C’est un concert sans public, mais avec une saveur révolutionnaire. La chanteuse iranienne Parastoo Ahmadi s’est produite mercredi soir avec des musiciens dans une vidéo diffusée en direct sur sa chaîne YouTube. Son concert improvisé a eu lieu dans un caravansérail, à l’abri des regards, dans un lieu secret d’Iran. Dans cette séquence soigneusement filmée, l’artiste de 27 ans défile devant la caméra en robe de soirée, maquillée avec soin et les cheveux dénoués sur ses épaules nues. Une carte de l’Iran lui encadre le cou.
“C’est un droit auquel je ne pouvais pas renoncer : chanter pour cette terre que j’aime passionnément, ici, dans ce lieu symbolique de notre cher Iran, où se croisent notre histoire et nos légendes”, écrit-elle, avant de s’élancer, dans le compagnie de ses quatre musiciens. Pendant près de trente minutes, la chanteuse interprète des chansons en persan, ses propres compositions.
Dans la lumière tamisée du patio, elle fait aussi résonner sa voix en récitant la chanson du mouvement « Femme, vie, liberté », Az Khoone Javanane Vatan (« Du sang de la jeunesse de la nation »). Son aisance transparaît à l’écran. Pourtant, Parastoo Ahmadi sait ce qu’elle risque.
« L’artiste défie deux interdits : elle ne porte pas le hijab et elle chante en public », explique Dorna Javan, docteur en sciences politiques, spécialiste de l’Iran. « Dans le pays, les femmes n’ont pas le droit de chanter en public. La télévision iranienne ne diffusera jamais cela. Les Iraniennes peuvent chanter dans une chorale mixte, lors d’un concert privé, mais pas en public et encore moins seules. A travers cette performance, Parastoo Ahmadi affirme courageusement son droit à la liberté en tant que femme mais aussi en tant que chanteuse », poursuit la chercheuse.
Un artiste déjà dans le viseur du régime
Peu après la diffusion du concert, la justice iranienne a annoncé ouvrir « une procédure contre l’artiste et la production ». Samedi, la chanteuse et deux de ses musiciens ont été arrêtés, avant d’être relâchés quelques heures plus tard. Un incident qui n’exclut pas une éventuelle nouvelle arrestation dans les prochains jours. Entre--, toutes les publications sur la page Instagram de l’artiste ont été supprimées.
Originaire de Nowshahr, dans le nord du pays, Parastoo Ahmadi publiait ses compositions sur les réseaux sociaux. Les autorités surveillaient déjà son activité, bien avant son concert. L’année dernière, l’artiste, connue pour ses balades, avait posté une vidéo la montrant fredonnant la chanson révolutionnaire du mouvement « Vie de femme et liberté ». « En septembre 2023, des poursuites judiciaires ont été lancées contre lui. Les services de renseignement iraniens se sont présentés chez elle, l’ont intimidée et ont confisqué son ordinateur », se souvient Dorna Javan. Sous la contrainte des autorités, elle a rapidement dû supprimer sa vidéo.

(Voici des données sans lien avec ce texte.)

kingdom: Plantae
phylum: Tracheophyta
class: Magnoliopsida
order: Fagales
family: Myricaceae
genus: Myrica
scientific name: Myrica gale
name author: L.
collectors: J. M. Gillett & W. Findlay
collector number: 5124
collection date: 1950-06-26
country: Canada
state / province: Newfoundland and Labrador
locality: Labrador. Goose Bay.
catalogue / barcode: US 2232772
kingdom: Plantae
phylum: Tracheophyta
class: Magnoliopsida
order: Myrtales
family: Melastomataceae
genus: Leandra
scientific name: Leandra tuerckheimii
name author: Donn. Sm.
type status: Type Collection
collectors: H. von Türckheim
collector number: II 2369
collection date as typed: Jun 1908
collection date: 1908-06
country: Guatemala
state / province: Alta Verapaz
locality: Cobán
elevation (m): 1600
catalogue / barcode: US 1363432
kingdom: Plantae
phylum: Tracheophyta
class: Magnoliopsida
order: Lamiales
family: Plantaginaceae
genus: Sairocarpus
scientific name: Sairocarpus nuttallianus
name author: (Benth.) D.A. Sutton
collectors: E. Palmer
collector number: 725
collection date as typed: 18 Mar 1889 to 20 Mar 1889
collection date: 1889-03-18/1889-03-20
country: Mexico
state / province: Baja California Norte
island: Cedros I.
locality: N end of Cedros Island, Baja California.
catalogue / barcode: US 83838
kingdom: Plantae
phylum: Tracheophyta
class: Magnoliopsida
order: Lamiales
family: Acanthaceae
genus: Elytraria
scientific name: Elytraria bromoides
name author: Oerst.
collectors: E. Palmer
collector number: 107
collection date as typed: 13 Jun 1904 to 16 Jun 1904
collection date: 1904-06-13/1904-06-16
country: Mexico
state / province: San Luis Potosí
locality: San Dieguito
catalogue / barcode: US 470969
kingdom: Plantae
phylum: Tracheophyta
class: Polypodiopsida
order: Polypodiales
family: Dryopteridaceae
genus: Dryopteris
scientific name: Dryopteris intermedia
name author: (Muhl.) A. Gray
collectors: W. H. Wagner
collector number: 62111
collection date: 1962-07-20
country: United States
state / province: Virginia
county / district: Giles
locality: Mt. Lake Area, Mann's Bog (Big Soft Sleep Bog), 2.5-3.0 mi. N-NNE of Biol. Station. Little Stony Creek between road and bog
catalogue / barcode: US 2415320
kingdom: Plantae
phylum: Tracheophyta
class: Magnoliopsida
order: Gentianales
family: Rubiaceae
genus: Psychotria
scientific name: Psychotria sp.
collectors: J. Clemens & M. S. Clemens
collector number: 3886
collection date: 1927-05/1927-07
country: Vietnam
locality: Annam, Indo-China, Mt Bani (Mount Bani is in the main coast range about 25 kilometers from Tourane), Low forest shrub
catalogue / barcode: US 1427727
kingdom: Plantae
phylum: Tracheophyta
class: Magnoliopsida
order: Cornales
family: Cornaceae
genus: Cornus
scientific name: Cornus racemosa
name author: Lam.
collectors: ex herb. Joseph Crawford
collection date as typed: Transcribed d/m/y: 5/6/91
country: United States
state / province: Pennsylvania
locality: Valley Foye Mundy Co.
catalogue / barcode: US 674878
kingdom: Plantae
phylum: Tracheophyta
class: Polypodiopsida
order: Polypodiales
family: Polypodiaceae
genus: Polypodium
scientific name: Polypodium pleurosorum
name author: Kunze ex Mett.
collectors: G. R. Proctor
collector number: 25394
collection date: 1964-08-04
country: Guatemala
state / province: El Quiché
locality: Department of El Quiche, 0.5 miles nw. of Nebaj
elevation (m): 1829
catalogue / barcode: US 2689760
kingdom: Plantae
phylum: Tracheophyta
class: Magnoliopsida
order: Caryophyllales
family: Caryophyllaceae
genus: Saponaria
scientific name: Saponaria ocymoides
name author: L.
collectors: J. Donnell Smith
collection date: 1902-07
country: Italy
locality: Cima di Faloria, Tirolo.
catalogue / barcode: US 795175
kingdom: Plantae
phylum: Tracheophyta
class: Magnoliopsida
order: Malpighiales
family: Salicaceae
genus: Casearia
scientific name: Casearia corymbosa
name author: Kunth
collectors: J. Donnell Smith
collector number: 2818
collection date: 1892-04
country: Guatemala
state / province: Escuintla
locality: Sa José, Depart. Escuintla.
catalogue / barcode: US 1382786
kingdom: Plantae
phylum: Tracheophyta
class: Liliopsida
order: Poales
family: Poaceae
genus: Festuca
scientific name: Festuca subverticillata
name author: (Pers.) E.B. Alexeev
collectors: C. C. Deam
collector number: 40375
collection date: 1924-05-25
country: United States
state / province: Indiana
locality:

Aujourd’hui, son concert, avec plus de 1,8 million de vues, apparaît comme un nouvel affront au régime. Sa performance et son acte de courage ont été chaleureusement salués, notamment par des artistes iraniens, dont certains sont en exil. Ce visage qui défie les autorités iraniennes n’est pas sans rappeler celui de Mahsa Amini, cette jeune Iranienne de 22 ans décédée à cause d’un voile mal ajusté, en septembre 2022. Depuis, la législation obligeant les femmes à se couvrir les cheveux en Iran n’a plus été adoptée. ça n’a pas changé. Cela pourrait même devenir plus difficile dans les semaines à venir.
Début décembre, le Parlement iranien a adopté une loi augmentant les amendes et les sanctions contre les femmes iraniennes non voilées. Sa promulgation a finalement été suspendue. La raison ? Le président Massoud Pezeshkian a expliqué qu’il ne souhaitait pas voir de nouvelles tensions éclater dans la société iranienne, déjà en proie à une grave crise économique. « Le régime sait qu’il a tout intérêt à réduire au maximum le risque d’une montée en puissance d’un mouvement de colère », observe Dorna Javan. Parce que la réalité est là, les autorités semblent incapables de contenir tous ces actes de courage qui ne se limitent plus à Téhéran, mais touchent tous les milieux, les campagnes comme les grandes villes.»